Many Experiments, Few Repetitions, Unpaired Data, and Sparse Effects: Is Causal Inference Possible?
This work addresses a critical challenge in causal inference for scenarios with sparse, unpaired data, offering a novel solution that could benefit fields like epidemiology or economics where such data structures are common.
The paper tackles the problem of estimating causal effects under hidden confounding with unpaired data, where covariates and outcomes are observed separately across many environments but with few observations per environment. The authors propose a GMM-type estimator with cross-fold sample splitting and prove its consistency as environments grow, achieving a consistent estimator where standard methods fail.
We study the problem of estimating causal effects under hidden confounding in the following unpaired data setting: we observe some covariates $X$ and an outcome $Y$ under different experimental conditions (environments) but do not observe them jointly; we either observe $X$ or $Y$. Under appropriate regularity conditions, the problem can be cast as an instrumental variable (IV) regression with the environment acting as a (possibly high-dimensional) instrument.
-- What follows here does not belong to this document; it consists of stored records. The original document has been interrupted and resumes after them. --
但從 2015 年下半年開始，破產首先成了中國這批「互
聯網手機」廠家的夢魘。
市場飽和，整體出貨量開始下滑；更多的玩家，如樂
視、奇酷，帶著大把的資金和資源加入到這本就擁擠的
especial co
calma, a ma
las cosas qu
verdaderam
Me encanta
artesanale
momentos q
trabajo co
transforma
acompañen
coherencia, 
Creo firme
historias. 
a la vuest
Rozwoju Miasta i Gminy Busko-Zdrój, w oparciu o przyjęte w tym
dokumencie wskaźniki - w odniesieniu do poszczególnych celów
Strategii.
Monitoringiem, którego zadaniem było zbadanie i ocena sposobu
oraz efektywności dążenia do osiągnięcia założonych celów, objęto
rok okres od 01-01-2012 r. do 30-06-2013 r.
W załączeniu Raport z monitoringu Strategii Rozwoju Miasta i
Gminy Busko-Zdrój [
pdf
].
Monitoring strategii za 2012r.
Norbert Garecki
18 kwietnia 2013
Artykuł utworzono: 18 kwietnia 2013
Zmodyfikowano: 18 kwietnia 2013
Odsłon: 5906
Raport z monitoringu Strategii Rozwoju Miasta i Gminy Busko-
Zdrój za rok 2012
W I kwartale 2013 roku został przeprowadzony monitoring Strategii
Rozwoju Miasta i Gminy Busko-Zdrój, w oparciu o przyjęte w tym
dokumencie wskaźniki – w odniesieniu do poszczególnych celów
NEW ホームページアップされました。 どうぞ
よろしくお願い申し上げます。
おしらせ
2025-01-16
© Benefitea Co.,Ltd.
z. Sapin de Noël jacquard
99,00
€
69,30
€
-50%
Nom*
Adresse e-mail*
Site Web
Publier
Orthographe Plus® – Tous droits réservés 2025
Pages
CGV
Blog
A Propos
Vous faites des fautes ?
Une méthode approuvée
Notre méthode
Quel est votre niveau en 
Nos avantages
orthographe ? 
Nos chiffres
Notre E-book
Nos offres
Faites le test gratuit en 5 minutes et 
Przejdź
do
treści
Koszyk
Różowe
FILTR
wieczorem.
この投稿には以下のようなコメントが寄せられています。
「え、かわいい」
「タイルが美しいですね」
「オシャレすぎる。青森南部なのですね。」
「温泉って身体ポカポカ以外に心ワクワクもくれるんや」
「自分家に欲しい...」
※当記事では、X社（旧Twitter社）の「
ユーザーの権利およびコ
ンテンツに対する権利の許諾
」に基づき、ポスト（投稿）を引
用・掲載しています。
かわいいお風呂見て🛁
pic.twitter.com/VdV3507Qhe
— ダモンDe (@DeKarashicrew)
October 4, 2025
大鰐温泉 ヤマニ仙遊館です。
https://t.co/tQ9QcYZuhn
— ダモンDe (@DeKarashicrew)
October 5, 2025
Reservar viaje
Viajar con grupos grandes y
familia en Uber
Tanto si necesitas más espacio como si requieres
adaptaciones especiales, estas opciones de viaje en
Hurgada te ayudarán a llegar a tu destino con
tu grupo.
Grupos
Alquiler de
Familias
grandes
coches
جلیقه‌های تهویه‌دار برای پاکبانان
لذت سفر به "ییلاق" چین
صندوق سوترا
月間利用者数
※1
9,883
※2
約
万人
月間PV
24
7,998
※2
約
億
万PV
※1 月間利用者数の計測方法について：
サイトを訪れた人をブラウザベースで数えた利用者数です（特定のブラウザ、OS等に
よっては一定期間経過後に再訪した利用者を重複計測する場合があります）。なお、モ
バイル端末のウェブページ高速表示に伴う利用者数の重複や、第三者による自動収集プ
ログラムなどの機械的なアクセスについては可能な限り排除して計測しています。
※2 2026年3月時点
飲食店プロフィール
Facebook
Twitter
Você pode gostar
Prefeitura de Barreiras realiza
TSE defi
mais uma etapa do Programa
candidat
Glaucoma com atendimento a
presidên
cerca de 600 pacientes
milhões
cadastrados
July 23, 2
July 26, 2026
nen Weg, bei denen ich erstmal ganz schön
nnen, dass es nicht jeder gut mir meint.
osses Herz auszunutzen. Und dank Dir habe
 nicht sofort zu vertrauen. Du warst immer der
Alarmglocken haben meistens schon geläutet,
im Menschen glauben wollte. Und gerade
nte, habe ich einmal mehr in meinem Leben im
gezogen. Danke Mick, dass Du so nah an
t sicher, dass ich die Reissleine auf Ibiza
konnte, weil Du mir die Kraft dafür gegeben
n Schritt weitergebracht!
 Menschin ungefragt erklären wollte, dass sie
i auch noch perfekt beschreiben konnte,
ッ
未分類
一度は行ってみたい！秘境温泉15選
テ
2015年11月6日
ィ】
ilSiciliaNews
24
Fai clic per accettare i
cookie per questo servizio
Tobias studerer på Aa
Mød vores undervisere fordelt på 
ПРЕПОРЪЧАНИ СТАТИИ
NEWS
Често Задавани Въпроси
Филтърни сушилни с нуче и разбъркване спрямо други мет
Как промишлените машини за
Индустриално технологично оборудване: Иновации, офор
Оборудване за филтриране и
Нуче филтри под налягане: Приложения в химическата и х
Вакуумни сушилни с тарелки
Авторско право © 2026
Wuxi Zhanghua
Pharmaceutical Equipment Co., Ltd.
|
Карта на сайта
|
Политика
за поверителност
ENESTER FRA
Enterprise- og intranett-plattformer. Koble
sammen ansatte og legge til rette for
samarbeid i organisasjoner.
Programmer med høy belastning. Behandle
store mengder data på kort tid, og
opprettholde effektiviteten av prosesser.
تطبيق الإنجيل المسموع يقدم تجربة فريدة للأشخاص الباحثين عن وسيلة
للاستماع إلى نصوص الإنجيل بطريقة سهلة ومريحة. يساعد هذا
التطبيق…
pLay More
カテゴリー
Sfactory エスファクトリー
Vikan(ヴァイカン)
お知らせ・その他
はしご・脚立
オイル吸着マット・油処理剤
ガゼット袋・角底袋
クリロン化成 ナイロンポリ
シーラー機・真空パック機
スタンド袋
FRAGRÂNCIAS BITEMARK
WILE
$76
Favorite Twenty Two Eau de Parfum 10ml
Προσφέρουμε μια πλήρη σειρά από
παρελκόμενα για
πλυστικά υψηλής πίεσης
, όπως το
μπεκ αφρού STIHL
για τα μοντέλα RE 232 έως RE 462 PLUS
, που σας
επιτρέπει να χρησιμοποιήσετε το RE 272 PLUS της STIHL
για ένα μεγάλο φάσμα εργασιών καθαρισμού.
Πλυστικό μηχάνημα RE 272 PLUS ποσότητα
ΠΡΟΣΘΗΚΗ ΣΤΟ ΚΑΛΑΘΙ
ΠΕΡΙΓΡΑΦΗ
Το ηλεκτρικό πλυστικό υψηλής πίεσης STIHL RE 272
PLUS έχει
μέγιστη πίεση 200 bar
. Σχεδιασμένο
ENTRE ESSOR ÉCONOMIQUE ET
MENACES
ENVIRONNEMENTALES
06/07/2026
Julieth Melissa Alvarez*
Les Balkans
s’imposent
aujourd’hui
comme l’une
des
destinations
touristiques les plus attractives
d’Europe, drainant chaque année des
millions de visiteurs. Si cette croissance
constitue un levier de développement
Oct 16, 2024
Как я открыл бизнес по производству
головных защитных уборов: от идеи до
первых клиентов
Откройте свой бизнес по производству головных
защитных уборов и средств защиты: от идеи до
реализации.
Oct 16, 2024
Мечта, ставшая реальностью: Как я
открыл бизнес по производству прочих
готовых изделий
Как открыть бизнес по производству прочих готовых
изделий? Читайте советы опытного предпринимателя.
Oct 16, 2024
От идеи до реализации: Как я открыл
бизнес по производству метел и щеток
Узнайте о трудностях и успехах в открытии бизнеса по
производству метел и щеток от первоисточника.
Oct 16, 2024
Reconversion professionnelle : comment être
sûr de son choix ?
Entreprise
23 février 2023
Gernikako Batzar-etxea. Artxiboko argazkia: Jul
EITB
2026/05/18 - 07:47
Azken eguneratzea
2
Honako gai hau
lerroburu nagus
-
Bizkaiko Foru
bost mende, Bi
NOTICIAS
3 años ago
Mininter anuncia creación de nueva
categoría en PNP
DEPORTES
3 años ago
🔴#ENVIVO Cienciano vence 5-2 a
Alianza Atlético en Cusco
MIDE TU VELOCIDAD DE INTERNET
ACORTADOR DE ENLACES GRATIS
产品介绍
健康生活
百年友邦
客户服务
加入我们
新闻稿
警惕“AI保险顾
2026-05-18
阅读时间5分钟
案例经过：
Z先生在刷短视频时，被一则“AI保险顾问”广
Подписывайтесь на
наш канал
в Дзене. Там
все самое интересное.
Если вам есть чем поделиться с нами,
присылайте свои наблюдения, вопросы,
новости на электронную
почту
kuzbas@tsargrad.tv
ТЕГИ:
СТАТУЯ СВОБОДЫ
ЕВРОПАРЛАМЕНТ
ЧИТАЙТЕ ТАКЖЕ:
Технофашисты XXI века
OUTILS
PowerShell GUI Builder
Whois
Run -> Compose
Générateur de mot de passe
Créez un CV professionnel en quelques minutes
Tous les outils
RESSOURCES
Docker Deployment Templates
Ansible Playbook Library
When there are many environments but only a few observations per environment, standard two-sample IV estimators fail to be consistent. We propose a GMM-type estimator based on cross-fold sample splitting of the instrument-covariate sample and prove that it is consistent as the number of environments grows but the sample size per environment remains constant. We further extend the method to sparse causal effects via $\ell_1$-regularized estimation and post-selection refitting.